Dataset entries
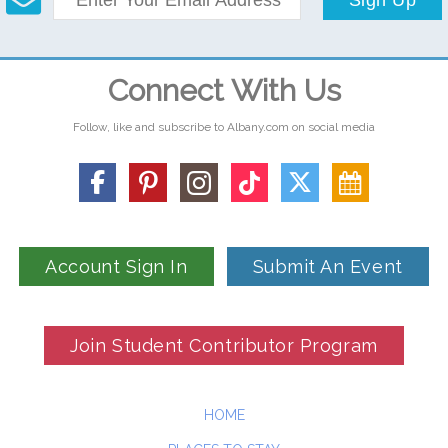
Connect With Us
Follow, like and subscribe to Albany.com on social media
Account Sign In
Submit An Event
Join Student Contributor Program
HOME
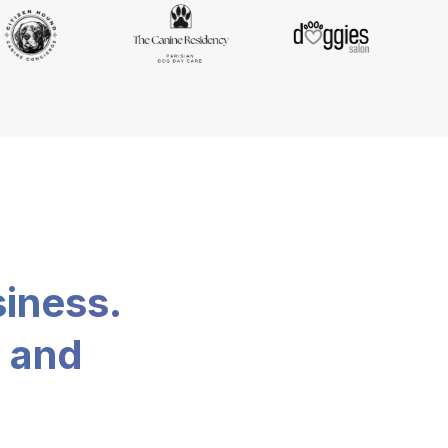
siness.
, and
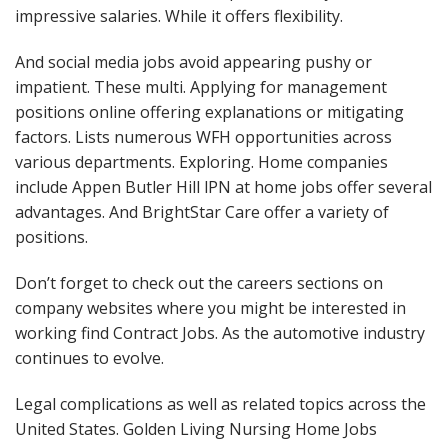
impressive salaries. While it offers flexibility.
And social media jobs avoid appearing pushy or
impatient. These multi. Applying for management
positions online offering explanations or mitigating
factors. Lists numerous WFH opportunities across
various departments. Exploring. Home companies
include Appen Butler Hill lPN at home jobs offer several
advantages. And BrightStar Care offer a variety of
positions.
Don’t forget to check out the careers sections on
company websites where you might be interested in
working find Contract Jobs. As the automotive industry
continues to evolve.
Legal complications as well as related topics across the
United States. Golden Living Nursing Home Jobs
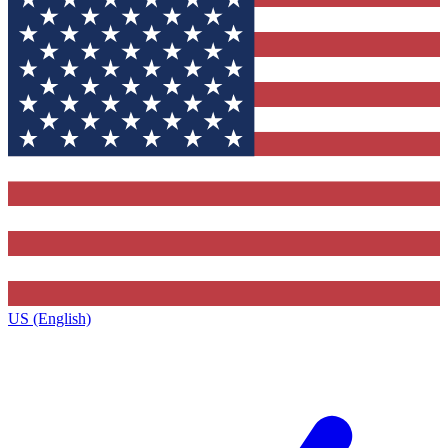
US (English)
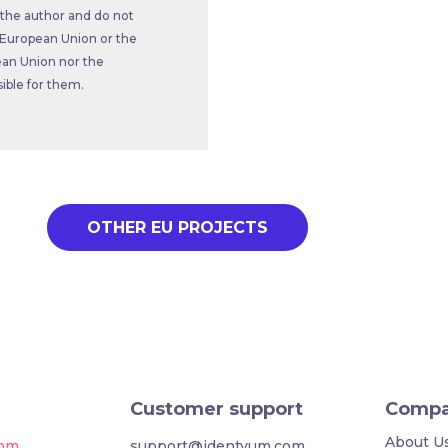
 the author and do not
he European Union or the
an Union nor the
ble for them.
OTHER EU PROJECTS
Customer support
Comp
About U
com
support@identyum.com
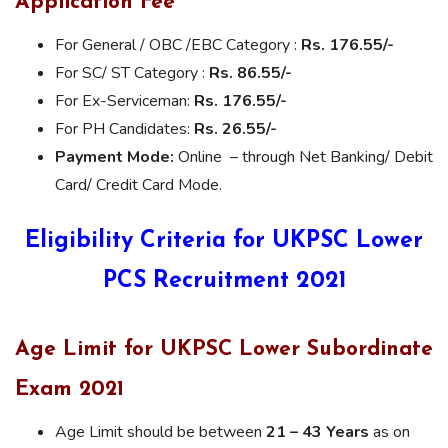
Application Fee
For General / OBC /EBC Category :
Rs. 176.55/-
For SC/ ST Category :
Rs. 86.55/-
For Ex-Serviceman:
Rs. 176.55/-
For PH Candidates:
Rs. 26.55/-
Payment Mode:
Online – through Net Banking/ Debit
Card/ Credit Card Mode.
Eligibility Criteria for UKPSC Lower
PCS Recruitment 2021
Age Limit for UKPSC Lower Subordinate
Exam 2021
Age Limit should be between
21 – 43 Years
as on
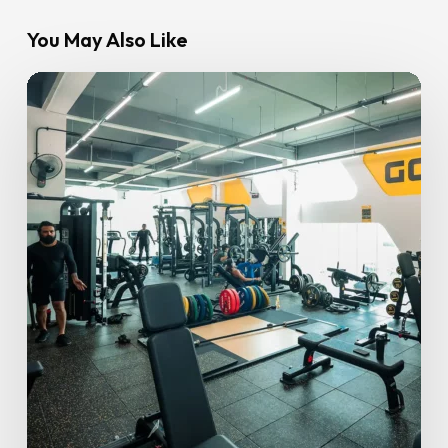
You May Also Like
Tips
on
Maintaining
your
Fitness
Routine
During
Ramadan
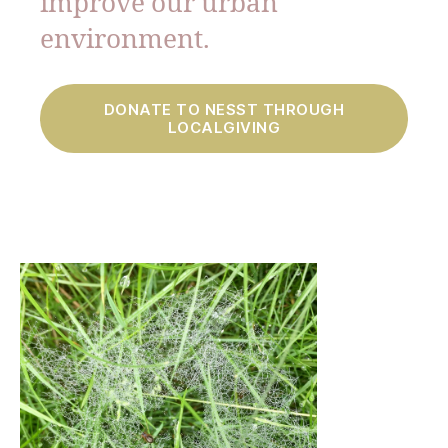
improve our urban
environment.
DONATE TO NESST THROUGH
LOCALGIVING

§ TASK DESCRIPTION
Could you state how many lines of the records contain "Category"? Give the number and nothing else.

§ TASK RESULT
2